[网页节选]
· · · ·

杨潘和他说起因为被偷合同而从师大附中落榜的女生的事情,顾云鹏毫不在意地说“需要十分加分才能考上师大附中,本来也不拔尖”。
每次化学老师提出“这题谁会”的时候顾云鹏从来不放过这种机会,然而老师问“这题谁会”的情况一般都是一连点了好几个人的学号而对方没回答上来这种情况,这时候顾云鹏巴拉巴拉回答得特别好,你懂的。
以上。
分析到这里你们也明白了顾云鹏在班里不受欢迎是有道理的了吧?在不了解他的人看来,这个瘦子就是个古怪的、不平易近人的、整天捣鼓与学习无关的奇怪爱好的、可偏偏一考还考得特别好的富二代+天子骄子。嘴巴不甜,口无遮拦,对别人爱搭不理,对别人询问的问题马马虎虎应付一下,不在意别人的感受,不懂得低调,在各种场合都出尽了风头,那怎么可能受欢迎?
光看上面这几段就已经很让人头秃了对吧?我还没有包括进去“平时在班里不怎么学习”,“整天悠悠哉哉”,“活动课大摇大摆打篮球”这些呢,这些行为无疑是将“你看,我就是很有天赋”大写加粗写在脑门上。
有读者问我,班里女生怎么看顾云鹏?我说,男生女生都不会喜欢他。感觉是有道理的吧,现实中要是有这么一个同学,估计我也不会太喜欢他,陈桉说得好:好人就是对你好的人,在他们班顾云鹏只对韩叙一个人好,在外面顾云鹏只对他的小燕雀好,觉得,这样的男生不会多受女同学欢迎。何况他颜值一般,普通相貌而已,那就更没有什么可喜欢的点了。
不是班里同学真的那么差劲,而是顾云鹏自己实在不讨喜。他讨读者的喜的原因在于读者是从韩叙视角看的,而顾云鹏偏偏只对韩叙好,而且是特别好。
成为“众矢之的”固然冯亚军有错,但是更大一部分原因在于顾云鹏自己作死,作死到最后韩叙替他挨了惩罚,拳拳都打在肚子上,胳膊也摔断了,这下顾云鹏后悔了,想必之后会有所收敛。
● 第六部分:情感
这章我想要刻画的情感已经很明显了,和顾云鹏的友情,和β的友情,以及和简单的爱情。
当时我写下121节《爱人者人恒爱之》,其实我不是想写韩叙,我满脑子里想的都是季一辉。韩叙打了一架摔断胳膊之后周围的那三人都竭尽所能地对他好,恨不得把心掏出来给他,季一辉呢?被冯亚军勒令退学了——可能不是真的由学校方面正式要求的“退学”,但是冯亚军肯定威胁他了,说你要是敢来有你好看的。

· · · ·

[保存的资料]
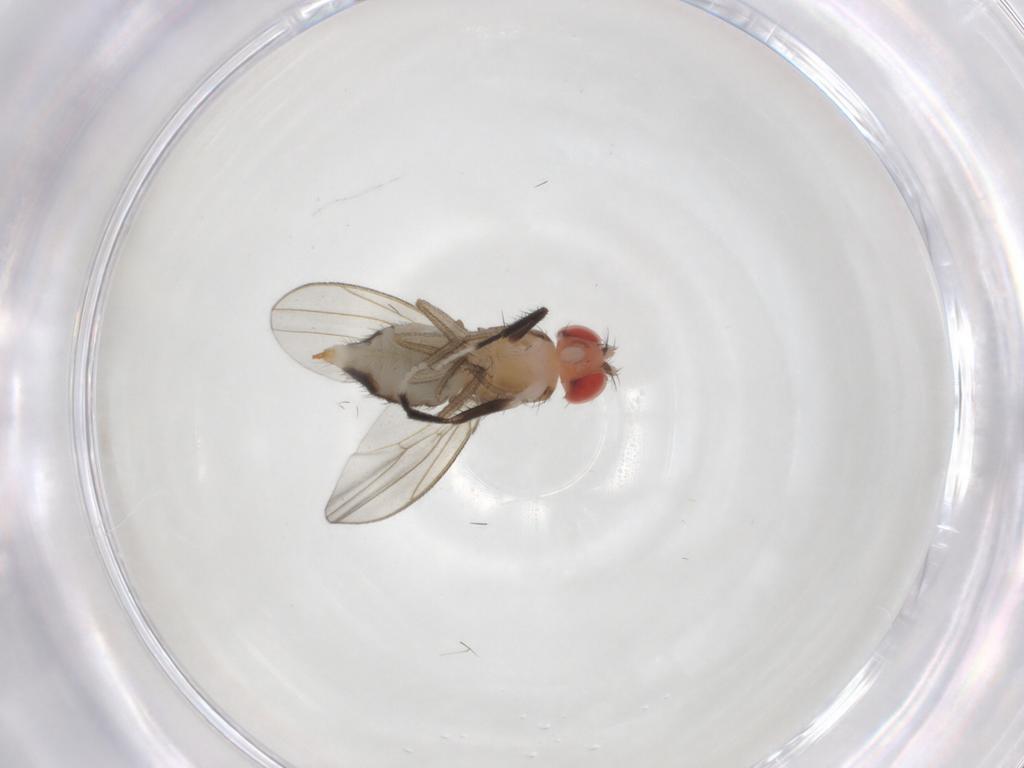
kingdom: Animalia
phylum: Arthropoda
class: Insecta
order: Diptera
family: Drosophilidae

· · · ·

[任务说明] 请把讲顾云鹏的那段文字里从“分析到这里你们也明白了顾云鹏”到“后悔了,想必之后会有所收敛。”的这一段，一字不改地再写一遍。

[任务回答]
分析到这里你们也明白了顾云鹏在班里不受欢迎是有道理的了吧?在不了解他的人看来,这个瘦子就是个古怪的、不平易近人的、整天捣鼓与学习无关的奇怪爱好的、可偏偏一考还考得特别好的富二代+天子骄子。嘴巴不甜,口无遮拦,对别人爱搭不理,对别人询问的问题马马虎虎应付一下,不在意别人的感受,不懂得低调,在各种场合都出尽了风头,那怎么可能受欢迎?
光看上面这几段就已经很让人头秃了对吧?我还没有包括进去“平时在班里不怎么学习”,“整天悠悠哉哉”,“活动课大摇大摆打篮球”这些呢,这些行为无疑是将“你看,我就是很有天赋”大写加粗写在脑门上。
有读者问我,班里女生怎么看顾云鹏?我说,男生女生都不会喜欢他。感觉是有道理的吧,现实中要是有这么一个同学,估计我也不会太喜欢他,陈桉说得好:好人就是对你好的人,在他们班顾云鹏只对韩叙一个人好,在外面顾云鹏只对他的小燕雀好,觉得,这样的男生不会多受女同学欢迎。何况他颜值一般,普通相貌而已,那就更没有什么可喜欢的点了。
不是班里同学真的那么差劲,而是顾云鹏自己实在不讨喜。他讨读者的喜的原因在于读者是从韩叙视角看的,而顾云鹏偏偏只对韩叙好,而且是特别好。
成为“众矢之的”固然冯亚军有错,但是更大一部分原因在于顾云鹏自己作死,作死到最后韩叙替他挨了惩罚,拳拳都打在肚子上,胳膊也摔断了,这下顾云鹏后悔了,想必之后会有所收敛。